Various sport facilities are available to the public such as a nine-hole golf course, tennis and squash courts and a Jukskei court. Henties Bay has a peaceful, rustic atmosphere and the absence of heavy traffic, the mild climate and long stretches of unspoilt beach creates the ideal setting for a leisurely holiday with long walks, sunbathing and picnicking or a few days rest for the overseas visitor after a tiresome journey on hot and dusty roads.

Parts of the beach are closed to anglers, vehicles and quad bikes to offer pedestrians and sunbathers maximum peace and quite.

Like the Namib Desert, the climate at the coast is extremely arid but temperatures are moderate due to the influence of the cold Benguela Current, ranging from 13 to 18C. Fog is brought in almost every night by onshore winds and the humidity is normally as high as 85% while the actual rainfall is less than 15 mm per year.

Temperatures can however soar to over 40C and even higher when the hot, dry east wind or Bergwind is blowing. Ironically these winds occur in winter between April and August and although sometimes very hot, it provides glorious summer-like days and evenings.

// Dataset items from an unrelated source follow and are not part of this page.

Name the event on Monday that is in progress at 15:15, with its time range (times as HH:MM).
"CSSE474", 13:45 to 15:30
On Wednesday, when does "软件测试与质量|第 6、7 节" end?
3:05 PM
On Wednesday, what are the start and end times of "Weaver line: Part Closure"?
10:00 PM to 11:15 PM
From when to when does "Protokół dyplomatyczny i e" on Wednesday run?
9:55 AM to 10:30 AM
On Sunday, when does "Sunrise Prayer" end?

A very attractive feature of Henties Bay and the heart of its origin is the natural freshwater spring in an old delta of the Omaruru River, referred to as the Valley, and discovered by Major Hentie van der Merwe in 1929. It practically divides Henties Bay in two parts namely the North Dune and the South Dune.

Exploring the possibility of developing the area into a wetland, officials from the municipality and a wetland expert from The Ministry of Tourism and Environment concluded, in 2001, that a wetland area was indeed possible. Using the existing palms as the boundary, a small wetland was created in November 2001 by removing loads of silt and reed.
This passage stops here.